Coinnach Oer, which means Dun Kenneth, was a celebrated man in his generation. He has been called the Isaiah of the North. The prophecies of this man are very frequently alluded to and quoted in various parts of the Highlands; although little is known of the man himself, except in Ross-shire. He was a small farmer in Strathpeffer, near Dingwall, and for many years of his life neither exhibited any talents, nor claimed any intelligence above his fellows. The manner in which he obtained the prophetic gift was told by himself in the following manner:—

As he was one day at work in the hill casting (digging) peats, he heard a voice which seemed to call to him out of the air. It commanded him to dig under a little green knoll which was near, and to gather up the small white stones which he would discover beneath the turf. The voice informed him, at the same time, that while he kept these stones in his possession, he should be endued with the power of supernatural foreknowledge.

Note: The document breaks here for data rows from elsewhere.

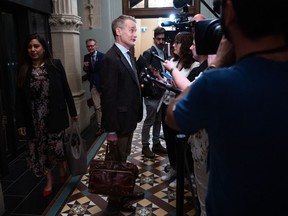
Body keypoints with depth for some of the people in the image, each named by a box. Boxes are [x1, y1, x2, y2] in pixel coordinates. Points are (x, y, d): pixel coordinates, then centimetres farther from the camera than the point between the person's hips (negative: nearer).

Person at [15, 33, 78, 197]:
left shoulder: (55, 65, -3)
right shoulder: (24, 70, 1)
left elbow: (66, 89, 0)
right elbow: (20, 98, 1)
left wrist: (73, 111, 0)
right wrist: (21, 122, -1)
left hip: (55, 116, -2)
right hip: (34, 119, 2)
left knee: (57, 146, 5)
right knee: (40, 149, 9)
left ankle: (63, 172, 33)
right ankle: (50, 180, 28)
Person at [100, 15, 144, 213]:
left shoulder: (128, 55, 10)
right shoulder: (111, 58, -19)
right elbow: (108, 96, -21)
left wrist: (136, 110, 10)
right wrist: (111, 129, -20)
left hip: (129, 119, 9)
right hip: (120, 121, -9)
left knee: (123, 158, 22)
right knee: (116, 161, 9)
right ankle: (115, 199, 27)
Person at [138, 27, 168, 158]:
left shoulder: (165, 54, 12)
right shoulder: (148, 53, -11)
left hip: (162, 93, 7)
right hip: (152, 94, -7)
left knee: (158, 120, 16)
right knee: (149, 121, 2)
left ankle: (156, 143, 30)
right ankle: (145, 146, 16)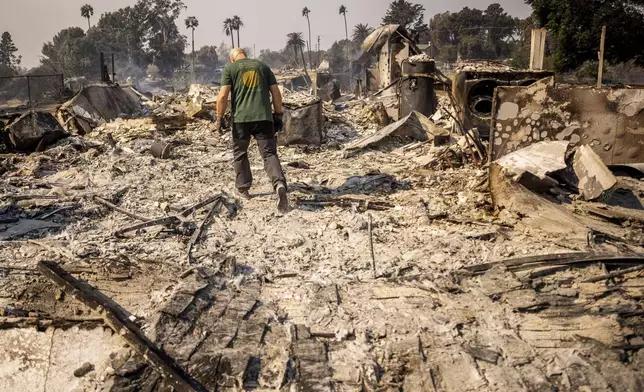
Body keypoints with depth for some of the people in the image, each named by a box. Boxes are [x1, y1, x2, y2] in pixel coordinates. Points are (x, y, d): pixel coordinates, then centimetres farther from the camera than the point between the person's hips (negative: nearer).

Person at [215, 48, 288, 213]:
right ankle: (279, 184, -26)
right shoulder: (263, 66, 17)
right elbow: (276, 93, 11)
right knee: (269, 153, -1)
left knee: (240, 153, 18)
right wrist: (278, 115, 16)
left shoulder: (230, 68, 9)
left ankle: (243, 188, 27)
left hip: (241, 118, -1)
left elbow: (223, 96, -3)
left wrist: (219, 118, 4)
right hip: (264, 117, 1)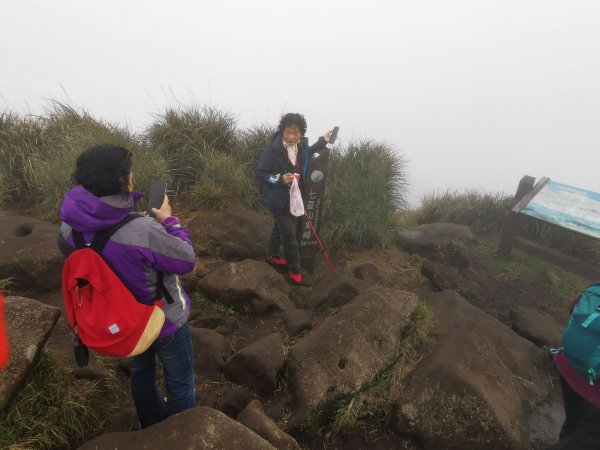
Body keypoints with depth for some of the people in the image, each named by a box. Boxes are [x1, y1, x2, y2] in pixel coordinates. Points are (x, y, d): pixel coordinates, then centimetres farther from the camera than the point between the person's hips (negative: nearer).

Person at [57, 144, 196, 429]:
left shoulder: (71, 226, -18)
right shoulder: (143, 230, -39)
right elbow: (187, 260, -24)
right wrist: (168, 220, -12)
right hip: (165, 318, -6)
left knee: (141, 372, 32)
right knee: (180, 382, 20)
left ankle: (152, 426, 57)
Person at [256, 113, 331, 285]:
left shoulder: (301, 146, -5)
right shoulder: (273, 149, -25)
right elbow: (260, 174, -19)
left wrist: (322, 142, 14)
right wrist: (280, 179, -34)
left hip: (294, 197, 7)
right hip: (278, 199, -7)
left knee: (280, 228, 25)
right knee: (289, 234, -1)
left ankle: (272, 256, 48)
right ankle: (294, 272, 15)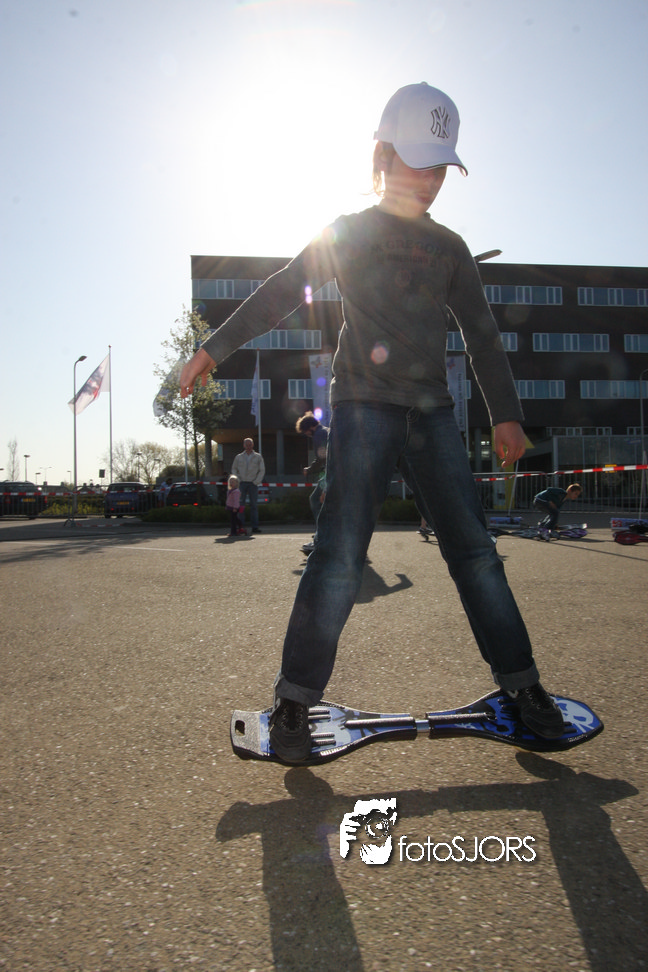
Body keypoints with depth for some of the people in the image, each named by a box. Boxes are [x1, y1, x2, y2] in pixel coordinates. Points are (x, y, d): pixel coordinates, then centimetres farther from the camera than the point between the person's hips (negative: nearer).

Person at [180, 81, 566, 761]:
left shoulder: (449, 248, 18)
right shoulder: (343, 235, 11)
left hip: (432, 411, 4)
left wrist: (505, 412, 7)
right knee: (341, 554, -12)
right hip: (363, 405, -3)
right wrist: (215, 347, 6)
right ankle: (294, 699, -4)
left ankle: (520, 682, 11)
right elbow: (278, 295, 11)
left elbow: (481, 334, 15)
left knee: (472, 547, 0)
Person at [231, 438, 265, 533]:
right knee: (240, 505, -4)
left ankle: (255, 526, 2)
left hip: (253, 484, -1)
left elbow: (262, 470, 6)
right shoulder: (238, 457, 11)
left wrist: (256, 482, -5)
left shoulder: (258, 457, 8)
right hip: (242, 483, 1)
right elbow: (234, 469, 14)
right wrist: (238, 481, -1)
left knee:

Kenneth, though greatly alarmed at this aerial conversation, followed the directions of his invisible instructor, and turning up the turf on the hillock, in a little time discovered the talismans. From that day forward, the mind of Kenneth was illuminated by gleams of unearthly light; and he made many predictions, of which the credulity of the people, and the coincidence of accident, often supplied confirmation; and he certainly became the most notable of the Highland prophets. The most remarkable and well known of his vaticinations is the following:—“Whenever a M’Lean with long hands, a Fraser with a black spot on his face, a M’Gregor with a black knee, and a club-footed M’Leod of Raga, shall have existed; whenever there shall have been successively three M’Donalds of the name of John, and three M’Kinnons of the same Christian name,—oppressors will appear in the country, and the people will change their own land for a strange one.” All these personages have appeared since; and it is the common opinion of the peasantry, that the consummation of the prophecy was fulfilled, when the exaction of the exorbitant rents reduced the Highlanders to poverty, and the introduction of the sheep banished the people to America.